Needing a permanent reminder, Brennan got his ultimate inspiration inked: “I’ve got the worst tattoo on my arm,  a stick and poke ‘R2D2’  inked on my arm. My favourite character, we are forever linked in ink.”

London

London - Aerial Shot - United Kingdom

It feels like a band like Y could only come from London. Hear one section of one song, and it’s as if you can see the path, see them playing at The Windmill, at Old Blue Last, at Shacklewell Arms, hear them cutting their teeth in the city’s distinct and dingy venues that buzz with life. London undeniably has its own sound, coming from an endlessly thriving scene, and Y has now taken their position within it. But even long before that, it has also been London or nowhere. If they’re ever away from it, Brennan finds himself wailing, “Get to the motherland asap!”

The city is one huge melting pot of unending inspiration and connection for them. “How can you not find at least a handful of like-minded people out of ten million to start a band with?” he said, “Our band could only really have been formed in London, given that Dan, our bass player, came here from Italy and Fells came from Brazil via Germany and Portugal, both looking for work, good music and a good time. We could only have found each other in London, with the amount of opportunities on our doorstep.”

Don’t call them a South London band, though; they won’t be limited like that. “We are a London band. We are not a ‘South London band’. Most of us have lived all over London. The South London band tag actually annoys me,” he said, “I think it’s because it’s one of the only places we could regularly ever get a good gig was at The Windmill in Brixton. It is a great venue that we have a sentimental history with.”

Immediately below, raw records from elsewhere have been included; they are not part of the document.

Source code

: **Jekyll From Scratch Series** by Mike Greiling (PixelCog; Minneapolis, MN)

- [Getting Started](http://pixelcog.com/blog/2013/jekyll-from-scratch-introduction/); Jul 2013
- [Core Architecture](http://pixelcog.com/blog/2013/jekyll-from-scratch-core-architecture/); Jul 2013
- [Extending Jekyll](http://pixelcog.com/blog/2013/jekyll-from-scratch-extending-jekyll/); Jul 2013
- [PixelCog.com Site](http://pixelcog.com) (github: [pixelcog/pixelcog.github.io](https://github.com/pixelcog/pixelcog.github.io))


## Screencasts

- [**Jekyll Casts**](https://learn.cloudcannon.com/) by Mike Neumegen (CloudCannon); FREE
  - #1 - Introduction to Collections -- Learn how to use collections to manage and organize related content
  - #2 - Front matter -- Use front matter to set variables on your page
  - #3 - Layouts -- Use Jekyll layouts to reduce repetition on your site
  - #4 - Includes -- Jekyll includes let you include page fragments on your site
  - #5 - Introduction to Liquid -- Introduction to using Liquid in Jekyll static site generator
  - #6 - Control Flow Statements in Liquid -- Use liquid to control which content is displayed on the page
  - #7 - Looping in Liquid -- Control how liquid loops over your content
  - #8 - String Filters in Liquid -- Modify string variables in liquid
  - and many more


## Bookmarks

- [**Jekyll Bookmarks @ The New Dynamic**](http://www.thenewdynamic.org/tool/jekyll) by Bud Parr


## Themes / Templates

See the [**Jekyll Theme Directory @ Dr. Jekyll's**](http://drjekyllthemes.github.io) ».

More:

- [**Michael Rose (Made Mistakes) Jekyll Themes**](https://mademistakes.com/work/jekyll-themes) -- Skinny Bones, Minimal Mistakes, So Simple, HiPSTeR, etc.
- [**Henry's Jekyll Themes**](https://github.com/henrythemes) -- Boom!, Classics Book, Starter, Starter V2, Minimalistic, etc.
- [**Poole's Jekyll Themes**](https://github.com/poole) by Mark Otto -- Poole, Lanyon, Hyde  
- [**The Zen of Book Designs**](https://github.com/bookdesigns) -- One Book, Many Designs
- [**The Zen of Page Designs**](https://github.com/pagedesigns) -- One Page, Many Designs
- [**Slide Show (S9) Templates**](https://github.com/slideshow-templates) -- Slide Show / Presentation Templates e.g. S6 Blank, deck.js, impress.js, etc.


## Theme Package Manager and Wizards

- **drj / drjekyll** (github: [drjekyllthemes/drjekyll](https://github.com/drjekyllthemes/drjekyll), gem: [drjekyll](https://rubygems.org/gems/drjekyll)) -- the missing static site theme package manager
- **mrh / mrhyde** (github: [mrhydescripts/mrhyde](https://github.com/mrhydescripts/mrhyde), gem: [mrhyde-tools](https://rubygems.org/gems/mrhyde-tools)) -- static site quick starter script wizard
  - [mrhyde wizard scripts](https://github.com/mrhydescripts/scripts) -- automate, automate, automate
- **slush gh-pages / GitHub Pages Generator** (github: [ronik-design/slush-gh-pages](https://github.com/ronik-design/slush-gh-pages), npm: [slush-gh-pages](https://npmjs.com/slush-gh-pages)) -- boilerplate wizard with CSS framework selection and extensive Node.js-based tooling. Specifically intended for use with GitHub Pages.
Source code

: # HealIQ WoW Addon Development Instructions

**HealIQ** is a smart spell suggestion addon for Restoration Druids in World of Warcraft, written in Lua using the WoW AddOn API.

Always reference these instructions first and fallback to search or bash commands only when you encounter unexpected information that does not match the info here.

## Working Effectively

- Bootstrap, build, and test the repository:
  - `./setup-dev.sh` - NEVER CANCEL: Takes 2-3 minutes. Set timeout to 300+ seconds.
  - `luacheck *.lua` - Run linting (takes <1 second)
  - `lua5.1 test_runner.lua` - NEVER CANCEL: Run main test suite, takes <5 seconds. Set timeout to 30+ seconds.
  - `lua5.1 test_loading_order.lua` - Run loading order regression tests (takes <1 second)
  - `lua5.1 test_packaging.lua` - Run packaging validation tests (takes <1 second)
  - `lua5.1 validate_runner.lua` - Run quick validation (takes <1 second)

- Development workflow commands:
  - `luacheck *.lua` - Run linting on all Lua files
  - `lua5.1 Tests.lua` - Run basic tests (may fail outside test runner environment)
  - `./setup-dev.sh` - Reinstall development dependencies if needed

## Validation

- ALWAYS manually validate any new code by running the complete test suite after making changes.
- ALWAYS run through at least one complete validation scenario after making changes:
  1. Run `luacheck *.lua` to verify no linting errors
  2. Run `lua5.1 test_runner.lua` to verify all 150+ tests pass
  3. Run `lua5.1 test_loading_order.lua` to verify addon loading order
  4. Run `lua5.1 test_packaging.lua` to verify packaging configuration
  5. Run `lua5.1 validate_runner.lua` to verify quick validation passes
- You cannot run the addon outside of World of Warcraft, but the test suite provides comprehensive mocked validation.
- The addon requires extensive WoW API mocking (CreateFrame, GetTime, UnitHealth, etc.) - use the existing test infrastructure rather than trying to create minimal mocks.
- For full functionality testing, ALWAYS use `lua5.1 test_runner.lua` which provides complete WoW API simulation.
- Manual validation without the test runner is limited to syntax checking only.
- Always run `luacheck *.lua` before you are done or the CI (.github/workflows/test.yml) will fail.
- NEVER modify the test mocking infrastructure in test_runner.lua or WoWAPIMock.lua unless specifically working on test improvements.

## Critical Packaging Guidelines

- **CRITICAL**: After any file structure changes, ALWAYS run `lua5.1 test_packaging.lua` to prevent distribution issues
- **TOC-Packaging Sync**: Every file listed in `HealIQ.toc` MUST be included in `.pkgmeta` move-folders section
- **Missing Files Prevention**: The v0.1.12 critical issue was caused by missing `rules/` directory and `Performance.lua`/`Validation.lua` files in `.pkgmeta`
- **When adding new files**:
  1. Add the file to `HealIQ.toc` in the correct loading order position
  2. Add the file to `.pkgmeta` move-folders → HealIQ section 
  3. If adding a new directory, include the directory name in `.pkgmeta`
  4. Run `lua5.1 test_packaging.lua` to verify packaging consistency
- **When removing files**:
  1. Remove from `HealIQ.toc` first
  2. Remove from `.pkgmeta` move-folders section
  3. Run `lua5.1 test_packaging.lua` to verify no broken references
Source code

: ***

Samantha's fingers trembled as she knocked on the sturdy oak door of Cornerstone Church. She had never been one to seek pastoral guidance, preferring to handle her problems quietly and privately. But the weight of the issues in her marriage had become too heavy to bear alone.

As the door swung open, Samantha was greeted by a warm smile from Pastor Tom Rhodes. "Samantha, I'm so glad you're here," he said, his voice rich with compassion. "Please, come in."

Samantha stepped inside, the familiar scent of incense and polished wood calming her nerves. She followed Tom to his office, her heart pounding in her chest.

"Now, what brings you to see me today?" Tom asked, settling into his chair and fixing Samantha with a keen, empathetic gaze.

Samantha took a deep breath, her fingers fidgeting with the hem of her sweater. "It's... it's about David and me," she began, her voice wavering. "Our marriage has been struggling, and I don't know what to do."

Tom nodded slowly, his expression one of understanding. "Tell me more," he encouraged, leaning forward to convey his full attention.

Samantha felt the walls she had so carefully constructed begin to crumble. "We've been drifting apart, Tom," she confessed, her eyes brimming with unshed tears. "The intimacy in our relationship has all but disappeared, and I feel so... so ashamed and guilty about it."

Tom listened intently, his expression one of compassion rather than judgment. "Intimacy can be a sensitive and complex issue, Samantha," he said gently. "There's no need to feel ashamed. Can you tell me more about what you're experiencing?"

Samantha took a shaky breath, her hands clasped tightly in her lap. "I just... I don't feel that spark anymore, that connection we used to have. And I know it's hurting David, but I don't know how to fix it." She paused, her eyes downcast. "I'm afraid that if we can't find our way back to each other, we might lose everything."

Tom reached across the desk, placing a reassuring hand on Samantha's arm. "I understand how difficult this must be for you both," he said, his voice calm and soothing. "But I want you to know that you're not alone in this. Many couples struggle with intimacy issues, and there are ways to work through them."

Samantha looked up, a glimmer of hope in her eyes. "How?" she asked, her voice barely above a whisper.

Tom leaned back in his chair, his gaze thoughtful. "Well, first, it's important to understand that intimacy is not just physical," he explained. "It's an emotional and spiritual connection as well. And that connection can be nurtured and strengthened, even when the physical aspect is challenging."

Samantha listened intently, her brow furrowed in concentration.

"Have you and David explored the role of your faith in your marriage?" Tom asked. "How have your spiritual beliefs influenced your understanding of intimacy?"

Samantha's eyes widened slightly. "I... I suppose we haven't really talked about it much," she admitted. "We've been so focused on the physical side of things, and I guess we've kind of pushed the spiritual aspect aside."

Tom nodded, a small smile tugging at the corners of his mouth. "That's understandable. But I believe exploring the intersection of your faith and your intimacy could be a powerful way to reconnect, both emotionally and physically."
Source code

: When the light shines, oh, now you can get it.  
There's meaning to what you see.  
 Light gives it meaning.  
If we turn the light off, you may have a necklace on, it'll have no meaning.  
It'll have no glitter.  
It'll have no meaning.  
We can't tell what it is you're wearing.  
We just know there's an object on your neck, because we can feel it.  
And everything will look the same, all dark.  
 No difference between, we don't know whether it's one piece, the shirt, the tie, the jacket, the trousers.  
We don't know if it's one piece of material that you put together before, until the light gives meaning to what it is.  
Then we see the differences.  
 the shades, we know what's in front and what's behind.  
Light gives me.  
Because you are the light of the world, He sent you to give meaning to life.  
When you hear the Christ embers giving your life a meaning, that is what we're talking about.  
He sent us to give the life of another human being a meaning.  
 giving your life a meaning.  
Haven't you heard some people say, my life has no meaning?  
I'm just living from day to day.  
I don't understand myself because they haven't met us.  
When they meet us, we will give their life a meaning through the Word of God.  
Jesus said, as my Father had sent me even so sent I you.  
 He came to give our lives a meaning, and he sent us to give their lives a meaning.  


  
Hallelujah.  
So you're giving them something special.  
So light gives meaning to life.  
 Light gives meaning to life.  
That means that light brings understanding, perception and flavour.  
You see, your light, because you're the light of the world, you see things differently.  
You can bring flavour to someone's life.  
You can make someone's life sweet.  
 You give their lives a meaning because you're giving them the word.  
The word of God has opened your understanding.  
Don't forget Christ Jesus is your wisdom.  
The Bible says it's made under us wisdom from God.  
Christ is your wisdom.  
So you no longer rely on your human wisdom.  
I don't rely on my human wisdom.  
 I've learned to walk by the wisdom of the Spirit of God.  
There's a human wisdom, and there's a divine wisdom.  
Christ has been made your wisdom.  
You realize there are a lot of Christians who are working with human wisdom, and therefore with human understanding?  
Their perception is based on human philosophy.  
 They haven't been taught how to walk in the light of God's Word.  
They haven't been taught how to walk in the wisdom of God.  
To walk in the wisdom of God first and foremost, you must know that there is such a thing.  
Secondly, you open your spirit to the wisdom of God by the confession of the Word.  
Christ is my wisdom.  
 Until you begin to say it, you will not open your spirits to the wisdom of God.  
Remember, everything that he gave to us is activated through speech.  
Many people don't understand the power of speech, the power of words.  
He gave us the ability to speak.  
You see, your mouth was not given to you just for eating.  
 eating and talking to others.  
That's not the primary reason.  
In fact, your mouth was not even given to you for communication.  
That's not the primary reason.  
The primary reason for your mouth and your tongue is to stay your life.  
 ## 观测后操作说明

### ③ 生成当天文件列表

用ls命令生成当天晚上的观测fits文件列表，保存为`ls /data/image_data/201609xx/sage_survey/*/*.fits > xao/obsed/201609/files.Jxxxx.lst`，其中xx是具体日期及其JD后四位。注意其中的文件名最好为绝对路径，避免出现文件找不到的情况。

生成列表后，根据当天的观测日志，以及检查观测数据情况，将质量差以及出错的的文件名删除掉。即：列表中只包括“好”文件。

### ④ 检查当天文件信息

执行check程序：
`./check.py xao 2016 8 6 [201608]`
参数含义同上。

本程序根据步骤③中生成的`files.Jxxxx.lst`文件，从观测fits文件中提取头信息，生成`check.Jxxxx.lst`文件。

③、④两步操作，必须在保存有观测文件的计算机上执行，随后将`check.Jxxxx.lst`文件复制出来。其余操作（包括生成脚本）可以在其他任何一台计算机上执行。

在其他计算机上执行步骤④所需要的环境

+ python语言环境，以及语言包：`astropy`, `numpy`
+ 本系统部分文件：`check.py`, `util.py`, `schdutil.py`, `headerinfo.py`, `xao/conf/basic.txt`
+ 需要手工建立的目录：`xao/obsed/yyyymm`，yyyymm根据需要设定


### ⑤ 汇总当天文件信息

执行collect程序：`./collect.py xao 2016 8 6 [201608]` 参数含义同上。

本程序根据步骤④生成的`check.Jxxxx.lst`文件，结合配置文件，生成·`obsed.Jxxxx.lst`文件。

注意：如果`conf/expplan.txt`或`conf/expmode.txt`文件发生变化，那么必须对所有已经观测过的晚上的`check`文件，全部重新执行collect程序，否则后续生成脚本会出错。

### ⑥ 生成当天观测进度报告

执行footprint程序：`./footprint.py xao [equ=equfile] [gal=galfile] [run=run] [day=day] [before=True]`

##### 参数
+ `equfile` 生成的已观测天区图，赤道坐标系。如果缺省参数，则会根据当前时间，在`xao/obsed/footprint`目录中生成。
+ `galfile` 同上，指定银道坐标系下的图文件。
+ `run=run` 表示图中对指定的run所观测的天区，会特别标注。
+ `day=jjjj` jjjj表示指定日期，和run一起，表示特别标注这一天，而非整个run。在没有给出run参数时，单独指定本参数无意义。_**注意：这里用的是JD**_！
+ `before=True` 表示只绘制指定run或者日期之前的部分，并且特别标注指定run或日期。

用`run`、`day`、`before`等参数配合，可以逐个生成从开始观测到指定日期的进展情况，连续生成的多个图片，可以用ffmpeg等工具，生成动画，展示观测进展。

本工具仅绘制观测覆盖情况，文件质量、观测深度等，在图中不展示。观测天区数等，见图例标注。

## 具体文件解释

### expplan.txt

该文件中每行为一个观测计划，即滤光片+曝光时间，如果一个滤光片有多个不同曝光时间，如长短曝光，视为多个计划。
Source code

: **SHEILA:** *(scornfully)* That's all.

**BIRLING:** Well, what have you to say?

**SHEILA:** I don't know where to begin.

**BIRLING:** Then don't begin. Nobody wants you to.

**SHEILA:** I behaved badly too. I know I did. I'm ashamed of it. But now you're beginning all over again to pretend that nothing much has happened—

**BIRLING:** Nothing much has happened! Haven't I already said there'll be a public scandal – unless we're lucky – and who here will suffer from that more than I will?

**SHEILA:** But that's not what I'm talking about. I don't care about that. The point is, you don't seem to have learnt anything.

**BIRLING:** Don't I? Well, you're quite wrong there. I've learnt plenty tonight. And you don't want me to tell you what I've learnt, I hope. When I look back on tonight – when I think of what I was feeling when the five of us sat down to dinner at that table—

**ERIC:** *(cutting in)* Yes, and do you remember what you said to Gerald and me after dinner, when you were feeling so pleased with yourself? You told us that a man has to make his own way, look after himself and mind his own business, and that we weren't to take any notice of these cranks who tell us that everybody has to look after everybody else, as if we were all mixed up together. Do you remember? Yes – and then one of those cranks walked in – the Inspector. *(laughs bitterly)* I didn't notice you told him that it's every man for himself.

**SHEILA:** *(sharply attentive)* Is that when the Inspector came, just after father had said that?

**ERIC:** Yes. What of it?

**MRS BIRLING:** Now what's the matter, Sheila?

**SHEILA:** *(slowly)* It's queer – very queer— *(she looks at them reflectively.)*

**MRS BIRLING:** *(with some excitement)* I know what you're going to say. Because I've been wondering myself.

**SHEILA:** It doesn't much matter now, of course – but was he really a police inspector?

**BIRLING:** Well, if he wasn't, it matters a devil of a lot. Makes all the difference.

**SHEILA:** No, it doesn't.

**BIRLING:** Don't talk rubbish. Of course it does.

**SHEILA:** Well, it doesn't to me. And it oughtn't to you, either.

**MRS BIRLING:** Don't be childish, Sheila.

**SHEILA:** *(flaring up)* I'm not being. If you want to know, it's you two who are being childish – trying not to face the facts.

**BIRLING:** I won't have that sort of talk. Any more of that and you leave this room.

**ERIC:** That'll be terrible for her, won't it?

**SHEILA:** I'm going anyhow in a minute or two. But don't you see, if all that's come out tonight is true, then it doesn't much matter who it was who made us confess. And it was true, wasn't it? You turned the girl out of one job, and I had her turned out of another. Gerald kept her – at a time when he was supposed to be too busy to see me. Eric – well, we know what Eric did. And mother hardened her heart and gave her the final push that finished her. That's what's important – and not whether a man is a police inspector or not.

Despite its ups and downs, good and bad, there’s nowhere like it: “If you’re tired of London, then you’re tired of life, but being priced out of London is a very real fear that everyone I know is contending with at the moment. Despite that, London will never cease to inspire me. The good, the bad and ugly, it’s all under your nose.”

Lou Reed

Lou Reed - 1977 - Musician

Where would any of us be without Lou Reed?” Brennan posed, and doesn’t that just say it all?

Throughout history, Reed has taken on the position of a supermuse, inspiring and informing basically every band you love. Y are happily in that lineage as they said, “His influence is so immense, The Velvet Underground and his solo albums. There is such a wealth of great songs, I think he was the most realistic, funniest, saddest songwriter; it’s all there in his art.”

Not just an essential pillar to Y, Reed truly feels like an essential pillar to all music makers working in the world of weird rock that refuses to stay in its lane.